Consuelo Salgar

Consuelo Salgar Jaramillo
Senator of Colombia
In office
1974–1978
Member of the Chamber of Representatives of Colombia
In office
1970–1974
Constituency Capital District
Personal details
Born (1928-09-30)30 September 1928
Bogotá, D.C., Colombia
Died 1 October 2002(2002-10-01) (aged 74)
Miami, Florida, United States
Nationality Colombian
Political party Liberal
Spouse(s) Leopoldo Montejo Peñaredonda
Alma mater National University of Colombia
Profession Psychologist

Consuelo Salgar Jaramillo (30 September 1928 — 2 October 2002)[1][2] was a Colombian journalist, advertising executive, media entrepreneur, and politician.

Salgar studied in England and the United States.[1] She joined McCann Erickson and later established Publicidad Técnica,[1][3] her own advertising agency.[1] She directed Ella, él y alguien más, a television sitcom,[3] worked for Semana, and founded Flash magazine.[1] In 1966, she won a bid for the first privately owned television channel in Colombia, Teletigre (TV-9 Bogotá), which lasted 5 years until the newly elected government decided not to renew its license.

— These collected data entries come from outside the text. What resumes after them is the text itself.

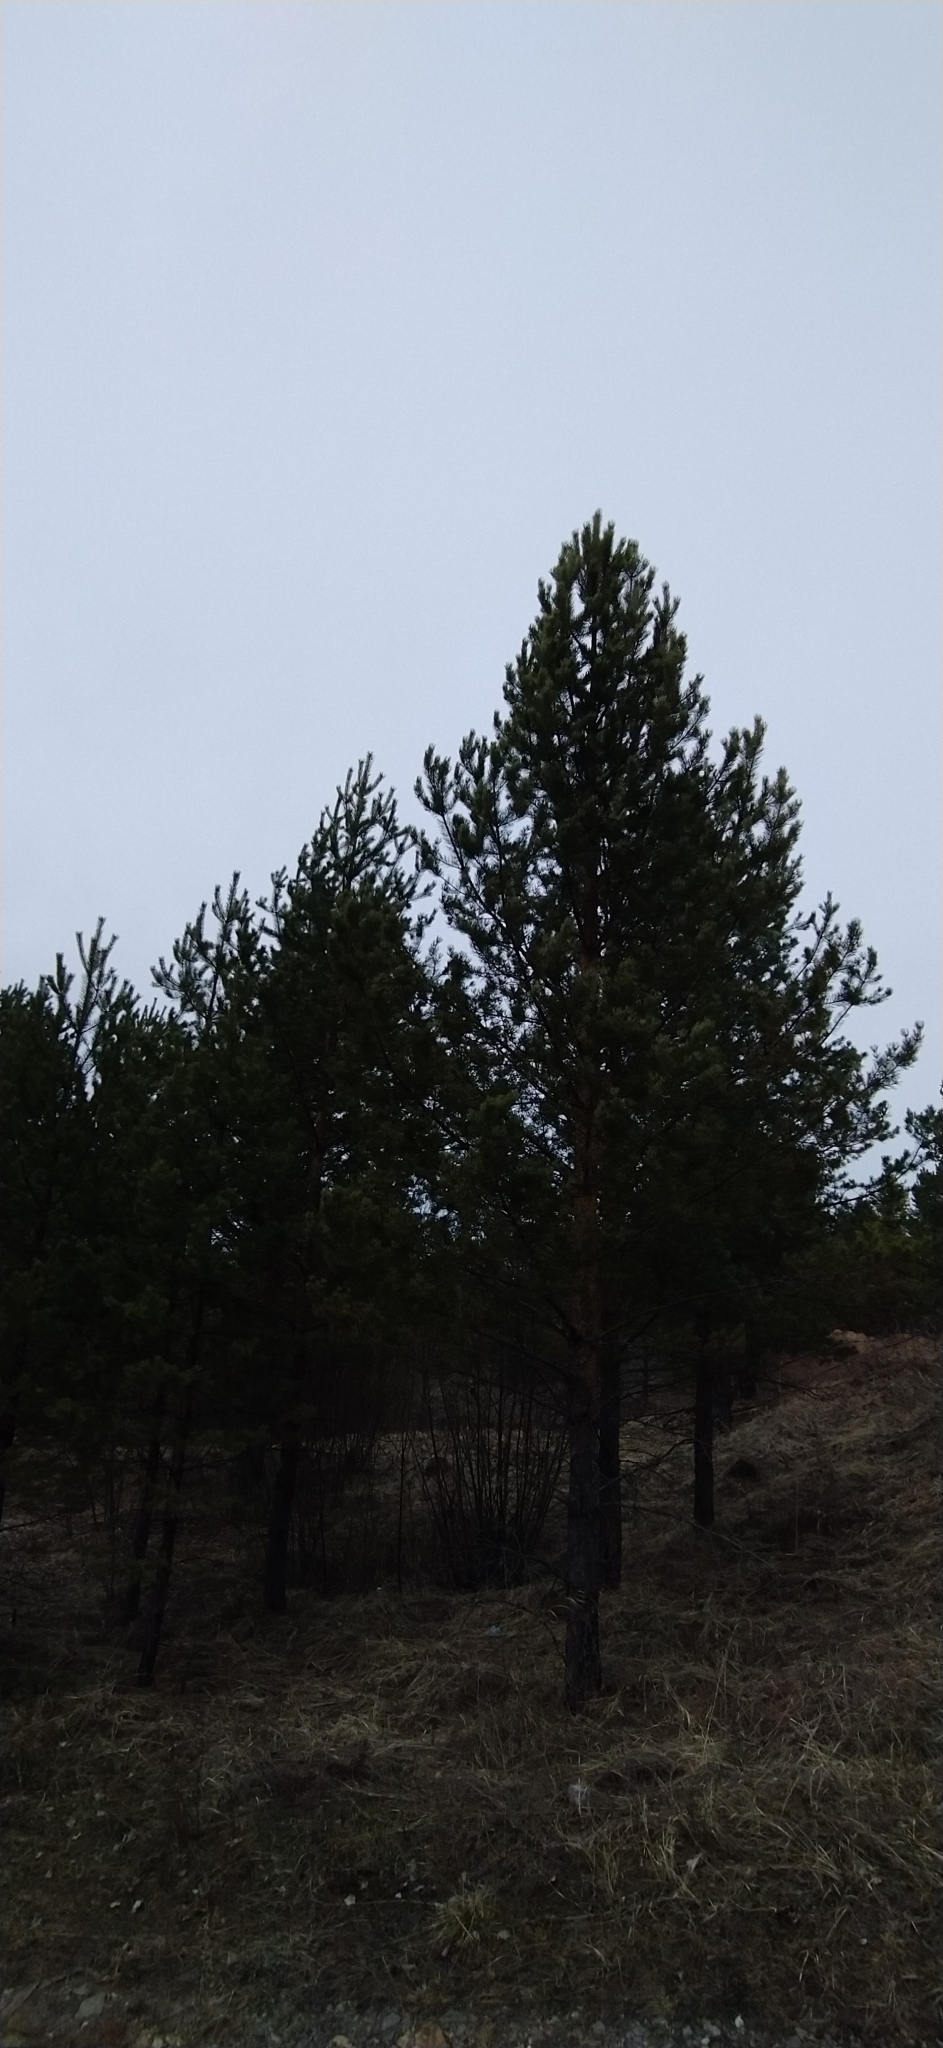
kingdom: Plantae
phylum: Tracheophyta
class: Pinopsida
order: Pinales
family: Pinaceae
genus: Pinus
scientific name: Pinus sylvestris
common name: Scots pine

Salgar founded four newspapers: El Periódico, El Matutino, El Caleño, and El Bogotano.

As a politician, she founded the Liberal Independent Movement (MIL), a dissident faction of the Colombian Liberal Party which would join the Frente Unido por el Pueblo coalition with left-wing MOIR and populist ANAPO.[4] Salgar was a senator, a Representative of the House, a deputy for Cundinamarca Assembly, and president of Bogotá City Council.[2]

Salgar was an outspoken opponent of President Julio César Turbay Ayala's Security Statute.[4] During Turbay's term, she was arrested and sentenced to one year of imprisonment by a military judge on 7 November 1979, for allegedly selling a gun. She would be released 3 months later. Salgar brought the case to the United Nations Human Rights Committee.[5]

Personal life

Consuelo was born on 30 September 1928 in Bogotá, Colombia to Jorge Salgar de la Cuadra and Margot Jaramillo Arango.[6] She married fellow advertising executive Leopoldo Montejo Peñaredonda[1][2] with whom she had five children: Leopoldo, Patricia, Mauricio, Andrés, and Felipe. She died of liver cancer in Miami on 1 October 2002.

References

  1. 1 2 3 4 5 6 (in Spanish) Andrés Montejo Salgar, Consuelo de Montejo, Fundación Patrimonio Fílmico Colombiano
  2. 1 2 3 (in Spanish) El Tiempo, Adiós a Consuelo de Montejo
  3. 1 2 Paulo Laserna Phillips and Diego Amaral Ceballos, ed. (2004). 50 años: la televisión en Colombia: una historia para el futuro (in Spanish). Zona Editores, Caracol TV. p. 40. ISBN 958-96587-5-X.
  4. 1 2 (in Spanish) Henry Holguín, “Colombia es un país de miedosos y arribistas” at the Wayback Machine (archived October 8, 2002), El Espectador, 6 October 2002
  5. Consuelo Salgar de Montejo v. Colombia, Communication No. R.15/64, U.N. Doc. Supp. No. 40 (A/37/40) at 168 (1982)., United Nations Human Rights Committee, 24 March 1982
  6. Romero, Flor; Pachón Castro, Gloria (1961). Mujeres en Colombia (in Spanish). Bogotá: Editorial Andes. OCLC 1474829. Retrieved 27 April 2013.